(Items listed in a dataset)
>>>
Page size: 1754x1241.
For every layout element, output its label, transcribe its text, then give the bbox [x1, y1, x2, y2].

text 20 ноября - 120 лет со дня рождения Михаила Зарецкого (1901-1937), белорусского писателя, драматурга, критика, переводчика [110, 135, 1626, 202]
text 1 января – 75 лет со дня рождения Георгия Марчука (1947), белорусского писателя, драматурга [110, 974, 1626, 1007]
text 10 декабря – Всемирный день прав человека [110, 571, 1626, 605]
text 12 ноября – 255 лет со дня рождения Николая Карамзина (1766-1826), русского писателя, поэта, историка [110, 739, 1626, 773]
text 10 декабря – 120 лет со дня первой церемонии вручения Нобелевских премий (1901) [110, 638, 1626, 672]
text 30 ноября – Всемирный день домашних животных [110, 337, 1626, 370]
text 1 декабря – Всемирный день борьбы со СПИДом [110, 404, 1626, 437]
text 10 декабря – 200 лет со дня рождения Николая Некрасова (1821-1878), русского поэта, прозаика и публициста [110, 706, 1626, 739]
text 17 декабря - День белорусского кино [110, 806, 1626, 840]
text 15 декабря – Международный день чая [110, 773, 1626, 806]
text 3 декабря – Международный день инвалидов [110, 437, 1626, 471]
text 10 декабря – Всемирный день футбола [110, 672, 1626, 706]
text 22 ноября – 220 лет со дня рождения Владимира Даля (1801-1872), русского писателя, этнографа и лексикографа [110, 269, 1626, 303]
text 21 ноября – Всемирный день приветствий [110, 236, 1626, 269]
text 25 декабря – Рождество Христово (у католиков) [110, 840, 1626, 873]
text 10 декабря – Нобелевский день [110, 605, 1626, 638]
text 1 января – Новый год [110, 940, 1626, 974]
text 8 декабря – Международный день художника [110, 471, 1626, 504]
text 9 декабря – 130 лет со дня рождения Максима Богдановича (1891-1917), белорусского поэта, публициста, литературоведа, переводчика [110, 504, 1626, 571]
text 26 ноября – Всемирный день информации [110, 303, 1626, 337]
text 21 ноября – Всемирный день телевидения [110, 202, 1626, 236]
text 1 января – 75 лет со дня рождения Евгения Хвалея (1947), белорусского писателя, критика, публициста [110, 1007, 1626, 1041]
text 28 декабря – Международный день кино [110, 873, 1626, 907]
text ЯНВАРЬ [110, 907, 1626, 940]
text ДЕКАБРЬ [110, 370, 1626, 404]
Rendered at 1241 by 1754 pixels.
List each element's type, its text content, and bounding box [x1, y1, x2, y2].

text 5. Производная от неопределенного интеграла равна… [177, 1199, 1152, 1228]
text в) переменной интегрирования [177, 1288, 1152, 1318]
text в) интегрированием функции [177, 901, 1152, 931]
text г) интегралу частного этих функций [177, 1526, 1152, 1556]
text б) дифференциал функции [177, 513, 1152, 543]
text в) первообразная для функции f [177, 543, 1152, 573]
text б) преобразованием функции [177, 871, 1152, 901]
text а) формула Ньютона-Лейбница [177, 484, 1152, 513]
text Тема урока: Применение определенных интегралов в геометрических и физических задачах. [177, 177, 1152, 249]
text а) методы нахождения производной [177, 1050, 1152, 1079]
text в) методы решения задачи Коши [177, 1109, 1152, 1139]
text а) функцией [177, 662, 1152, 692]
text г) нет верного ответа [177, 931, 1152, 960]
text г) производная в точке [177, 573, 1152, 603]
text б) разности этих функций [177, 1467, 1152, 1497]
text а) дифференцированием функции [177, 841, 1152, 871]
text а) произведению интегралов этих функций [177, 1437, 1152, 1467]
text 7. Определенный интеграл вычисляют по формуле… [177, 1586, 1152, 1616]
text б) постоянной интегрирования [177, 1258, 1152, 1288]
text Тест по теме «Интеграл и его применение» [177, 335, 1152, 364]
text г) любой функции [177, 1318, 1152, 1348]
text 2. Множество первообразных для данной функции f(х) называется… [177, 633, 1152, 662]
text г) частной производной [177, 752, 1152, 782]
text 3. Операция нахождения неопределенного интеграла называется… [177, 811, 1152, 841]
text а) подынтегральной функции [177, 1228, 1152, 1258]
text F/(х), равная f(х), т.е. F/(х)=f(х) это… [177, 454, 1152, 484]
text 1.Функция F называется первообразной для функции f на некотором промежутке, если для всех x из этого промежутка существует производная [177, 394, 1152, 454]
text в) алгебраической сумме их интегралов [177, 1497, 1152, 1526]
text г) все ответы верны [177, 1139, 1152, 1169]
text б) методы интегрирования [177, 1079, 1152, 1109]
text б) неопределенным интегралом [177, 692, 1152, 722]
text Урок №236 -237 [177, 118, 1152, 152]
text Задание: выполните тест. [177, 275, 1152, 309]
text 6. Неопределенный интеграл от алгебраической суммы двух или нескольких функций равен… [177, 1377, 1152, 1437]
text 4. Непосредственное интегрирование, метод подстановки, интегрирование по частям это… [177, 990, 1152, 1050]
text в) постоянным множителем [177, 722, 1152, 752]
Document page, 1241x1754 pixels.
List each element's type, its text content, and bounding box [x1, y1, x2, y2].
<<<
PROBLEM STATEMENT: Copy every line above once more, precisely as it reads.

OUTPUT FOR THIS EXERCISE:
Page size: 1754x1241.
For every layout element, output its label, transcribe its text, then give the bbox [x1, y1, x2, y2].

text 20 ноября - 120 лет со дня рождения Михаила Зарецкого (1901-1937), белорусского писателя, драматурга, критика, переводчика [110, 135, 1626, 202]
text 1 января – 75 лет со дня рождения Георгия Марчука (1947), белорусского писателя, драматурга [110, 974, 1626, 1007]
text 10 декабря – Всемирный день прав человека [110, 571, 1626, 605]
text 12 ноября – 255 лет со дня рождения Николая Карамзина (1766-1826), русского писателя, поэта, историка [110, 739, 1626, 773]
text 10 декабря – 120 лет со дня первой церемонии вручения Нобелевских премий (1901) [110, 638, 1626, 672]
text 30 ноября – Всемирный день домашних животных [110, 337, 1626, 370]
text 1 декабря – Всемирный день борьбы со СПИДом [110, 404, 1626, 437]
text 10 декабря – 200 лет со дня рождения Николая Некрасова (1821-1878), русского поэта, прозаика и публициста [110, 706, 1626, 739]
text 17 декабря - День белорусского кино [110, 806, 1626, 840]
text 15 декабря – Международный день чая [110, 773, 1626, 806]
text 3 декабря – Международный день инвалидов [110, 437, 1626, 471]
text 10 декабря – Всемирный день футбола [110, 672, 1626, 706]
text 22 ноября – 220 лет со дня рождения Владимира Даля (1801-1872), русского писателя, этнографа и лексикографа [110, 269, 1626, 303]
text 21 ноября – Всемирный день приветствий [110, 236, 1626, 269]
text 25 декабря – Рождество Христово (у католиков) [110, 840, 1626, 873]
text 10 декабря – Нобелевский день [110, 605, 1626, 638]
text 1 января – Новый год [110, 940, 1626, 974]
text 8 декабря – Международный день художника [110, 471, 1626, 504]
text 9 декабря – 130 лет со дня рождения Максима Богдановича (1891-1917), белорусского поэта, публициста, литературоведа, переводчика [110, 504, 1626, 571]
text 26 ноября – Всемирный день информации [110, 303, 1626, 337]
text 21 ноября – Всемирный день телевидения [110, 202, 1626, 236]
text 1 января – 75 лет со дня рождения Евгения Хвалея (1947), белорусского писателя, критика, публициста [110, 1007, 1626, 1041]
text 28 декабря – Международный день кино [110, 873, 1626, 907]
text ЯНВАРЬ [110, 907, 1626, 940]
text ДЕКАБРЬ [110, 370, 1626, 404]
Rendered at 1241 by 1754 pixels.
List each element's type, its text content, and bounding box [x1, y1, x2, y2].

text 5. Производная от неопределенного интеграла равна… [177, 1199, 1152, 1228]
text в) переменной интегрирования [177, 1288, 1152, 1318]
text в) интегрированием функции [177, 901, 1152, 931]
text г) интегралу частного этих функций [177, 1526, 1152, 1556]
text б) дифференциал функции [177, 513, 1152, 543]
text в) первообразная для функции f [177, 543, 1152, 573]
text б) преобразованием функции [177, 871, 1152, 901]
text а) формула Ньютона-Лейбница [177, 484, 1152, 513]
text Тема урока: Применение определенных интегралов в геометрических и физических задачах. [177, 177, 1152, 249]
text а) методы нахождения производной [177, 1050, 1152, 1079]
text в) методы решения задачи Коши [177, 1109, 1152, 1139]
text а) функцией [177, 662, 1152, 692]
text г) нет верного ответа [177, 931, 1152, 960]
text г) производная в точке [177, 573, 1152, 603]
text б) разности этих функций [177, 1467, 1152, 1497]
text а) дифференцированием функции [177, 841, 1152, 871]
text а) произведению интегралов этих функций [177, 1437, 1152, 1467]
text 7. Определенный интеграл вычисляют по формуле… [177, 1586, 1152, 1616]
text б) постоянной интегрирования [177, 1258, 1152, 1288]
text Тест по теме «Интеграл и его применение» [177, 335, 1152, 364]
text г) любой функции [177, 1318, 1152, 1348]
text 2. Множество первообразных для данной функции f(х) называется… [177, 633, 1152, 662]
text г) частной производной [177, 752, 1152, 782]
text 3. Операция нахождения неопределенного интеграла называется… [177, 811, 1152, 841]
text а) подынтегральной функции [177, 1228, 1152, 1258]
text F/(х), равная f(х), т.е. F/(х)=f(х) это… [177, 454, 1152, 484]
text 1.Функция F называется первообразной для функции f на некотором промежутке, если для всех x из этого промежутка существует производная [177, 394, 1152, 454]
text в) алгебраической сумме их интегралов [177, 1497, 1152, 1526]
text г) все ответы верны [177, 1139, 1152, 1169]
text б) методы интегрирования [177, 1079, 1152, 1109]
text б) неопределенным интегралом [177, 692, 1152, 722]
text Урок №236 -237 [177, 118, 1152, 152]
text Задание: выполните тест. [177, 275, 1152, 309]
text 6. Неопределенный интеграл от алгебраической суммы двух или нескольких функций равен… [177, 1377, 1152, 1437]
text 4. Непосредственное интегрирование, метод подстановки, интегрирование по частям это… [177, 990, 1152, 1050]
text в) постоянным множителем [177, 722, 1152, 752]
Document page, 1241x1754 pixels.
List each element's type, its text content, and bounding box [x1, y1, x2, y2].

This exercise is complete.